Every record below is to be retyped exactly, with the pictures left out.

───── Excerpted records ─────

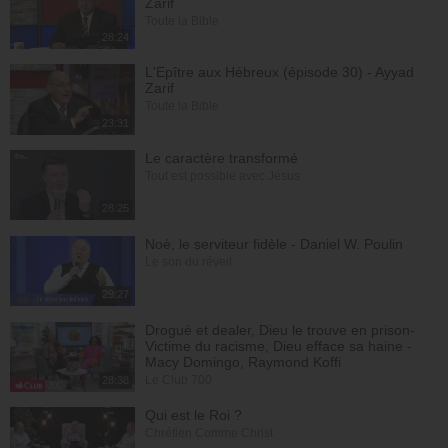
Zarif
Toute la Bible
28:24
L'Epître aux Hébreux (épisode 30) - Ayyad
Zarif
Toute la Bible
23:31
Le caractère transformé
Tout est possible avec Jésus
28:25
Noé, le serviteur fidèle - Daniel W. Poulin
Le son du réveil
29:27
Drogué et dealer, Dieu le trouve en prison-
Victime du racisme, Dieu efface sa haine -
Macy Domingo, Raymond Koffi
Le Club 700
28:38
Qui est le Roi ?
Chrétien Comme Christ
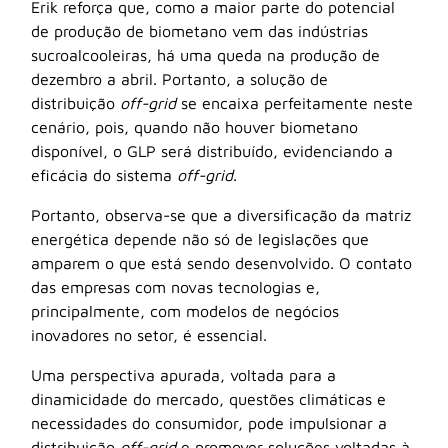
Erik reforça que, como a maior parte do potencial
de produção de biometano vem das indústrias
sucroalcooleiras, há uma queda na produção de
dezembro a abril. Portanto, a solução de
distribuição
off-grid
se encaixa perfeitamente neste
cenário, pois, quando não houver biometano
disponível, o GLP será distribuído, evidenciando a
eficácia do sistema
off-grid
.
Portanto, observa-se que a diversificação da matriz
energética depende não só de legislações que
amparem o que está sendo desenvolvido. O contato
das empresas com novas tecnologias e,
principalmente, com modelos de negócios
inovadores no setor, é essencial.
Uma perspectiva apurada, voltada para a
dinamicidade do mercado, questões climáticas e
necessidades do consumidor, pode impulsionar a
distribuição
off-grid
e promover soluções voltadas à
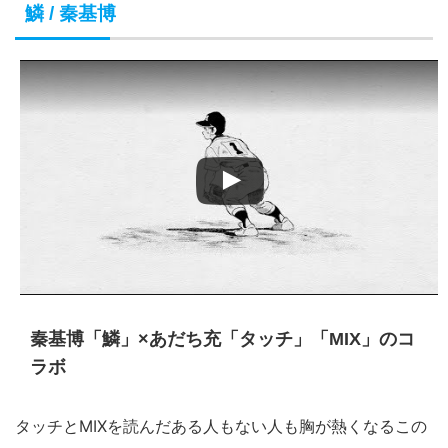
鱗 / 秦基博
秦基博「鱗」×あだち充「タッチ」「MIX」のコ
ラボ
タッチとMIXを読んだある人もない人も胸が熱くなるこの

─────

▶ **Reply to the task**:
Zarif
Toute la Bible
28:24
L'Epître aux Hébreux (épisode 30) - Ayyad
Zarif
Toute la Bible
23:31
Le caractère transformé
Tout est possible avec Jésus
28:25
Noé, le serviteur fidèle - Daniel W. Poulin
Le son du réveil
29:27
Drogué et dealer, Dieu le trouve en prison-
Victime du racisme, Dieu efface sa haine -
Macy Domingo, Raymond Koffi
Le Club 700
28:38
Qui est le Roi ?
Chrétien Comme Christ
Erik reforça que, como a maior parte do potencial
de produção de biometano vem das indústrias
sucroalcooleiras, há uma queda na produção de
dezembro a abril. Portanto, a solução de
distribuição
off-grid
se encaixa perfeitamente neste
cenário, pois, quando não houver biometano
disponível, o GLP será distribuído, evidenciando a
eficácia do sistema
off-grid
.
Portanto, observa-se que a diversificação da matriz
energética depende não só de legislações que
amparem o que está sendo desenvolvido. O contato
das empresas com novas tecnologias e,
principalmente, com modelos de negócios
inovadores no setor, é essencial.
Uma perspectiva apurada, voltada para a
dinamicidade do mercado, questões climáticas e
necessidades do consumidor, pode impulsionar a
distribuição
off-grid
e promover soluções voltadas à
鱗 / 秦基博
秦基博「鱗」×あだち充「タッチ」「MIX」のコ
ラボ
タッチとMIXを読んだある人もない人も胸が熱くなるこの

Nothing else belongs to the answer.